Close (Ctrl-C) the ROS OpenNI driver you started earlier. We will bring up openni_launch again, but without the device driver. The bag will provide the raw data streams instead.

First, make sure that the Master (and Parameter server) is already running. If not, use the following command:

roscore

Before starting any nodes, do the magic invocation:

rosparam set /use_sim_time true

See Clock for the gory details. This basically tells nodes on startup to use simulated time (ticked here by rosbag) instead of wall-clock time (as in a live system). It avoids confusing time-dependent components like tf, which otherwise would wonder why messages are arriving with timestamps far in the past.

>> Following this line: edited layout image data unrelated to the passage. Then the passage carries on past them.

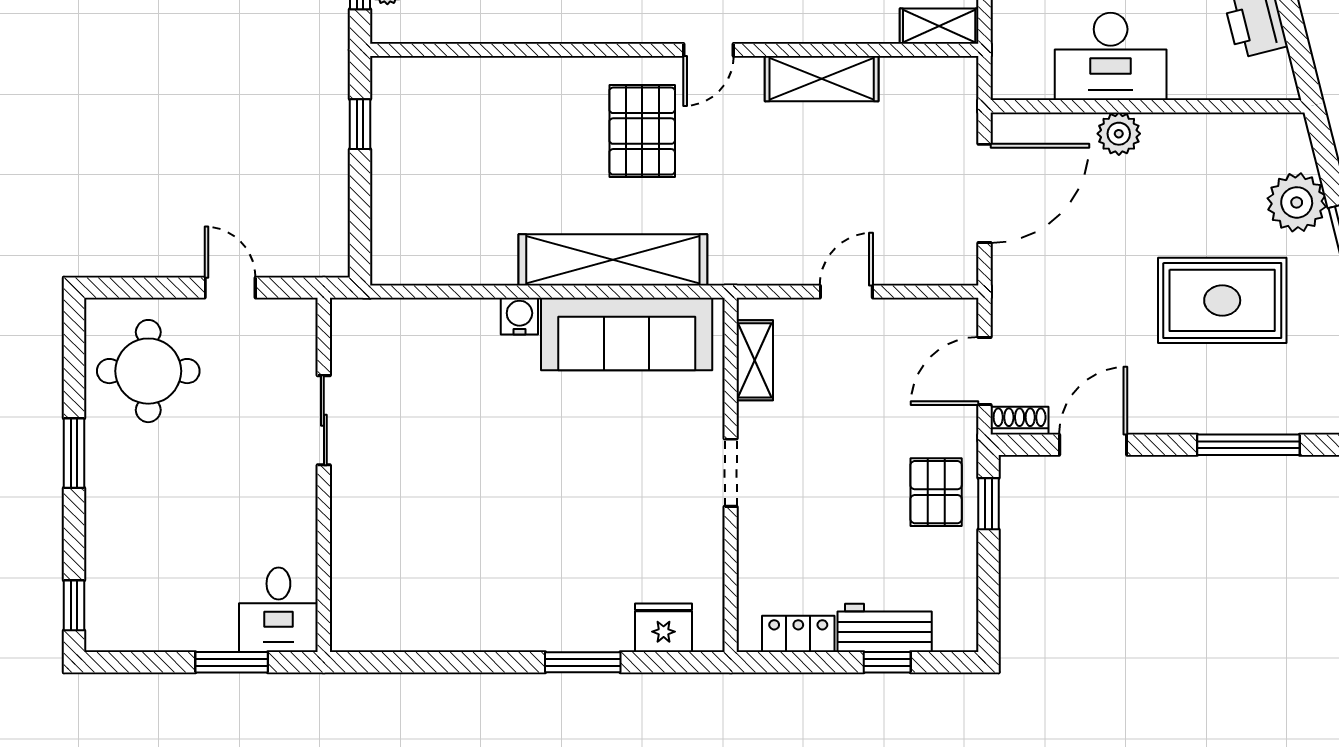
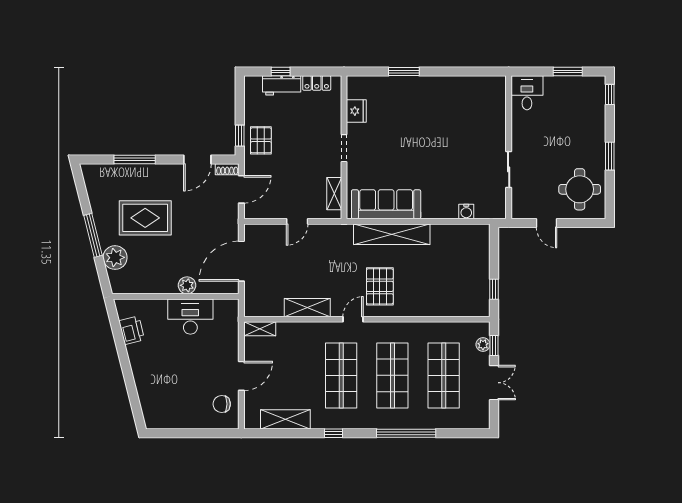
water cooler: (519, 316) -> (466, 212), moved
fridge: (664, 628) -> (356, 111), moved, turned -90
window: (232, 662) -> (568, 71), moved

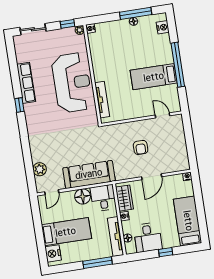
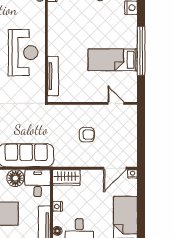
reception desk: (72, 83) -> (23, 53), width x0.74, depth x0.77
armchair: (141, 147) -> (87, 135), turned -90
door: (152, 177) -> (115, 168), moved
wardrobe: (124, 198) -> (66, 177), moved, turned 90

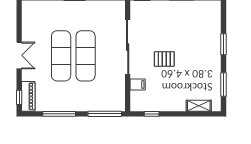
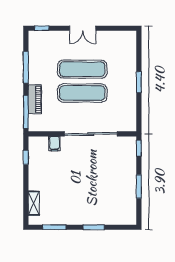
pallet: (164, 59) -> (79, 170), removed
piano: (28, 96) -> (35, 99), moved, turned -90

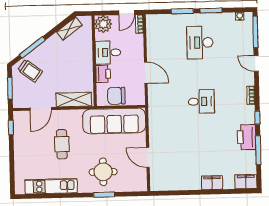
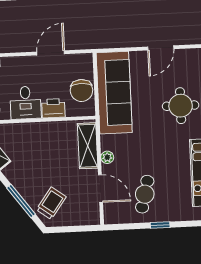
window: (10, 88) -> (75, 229), removed
plant: (65, 115) -> (107, 157), added
window: (11, 127) -> (160, 225), moved
cafe table: (62, 144) -> (145, 194), moved, turned -76

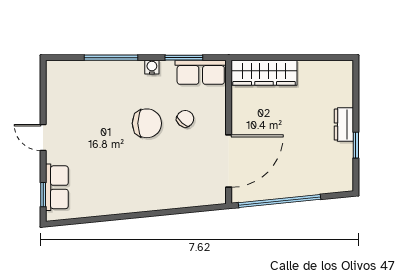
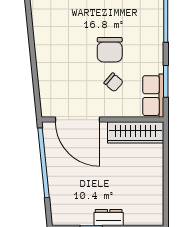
water cooler: (152, 67) -> (158, 54), removed
wardrobe: (264, 73) -> (136, 132), moved, turned -90

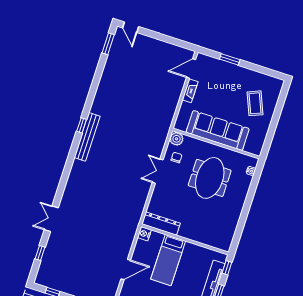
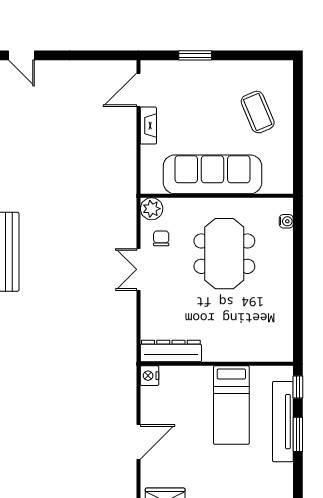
bed: (168, 260) -> (231, 405), moved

New in ROS Fuerte Bring up the openni_launch processing graph, using the load_driver launch file argument to suppress loading the driver nodelet:

roslaunch openni_launch openni.launch load_driver:=false

In Electric, you can instead feed the driver an invalid device ID. This is a hack, and the driver will complain (a lot), but it works:

roslaunch openni_launch openni.launch device_id:=invalid

Open rviz and create a PointCloud2 display of /camera/depth_registered/points, with fixed frame /camera_link. Or, if you don't need visuals, just monitor the topic:

rostopic hz /camera/depth_registered/points

Finally, play back the recorded data through rosbag:

rosbag play --clock kinect.bag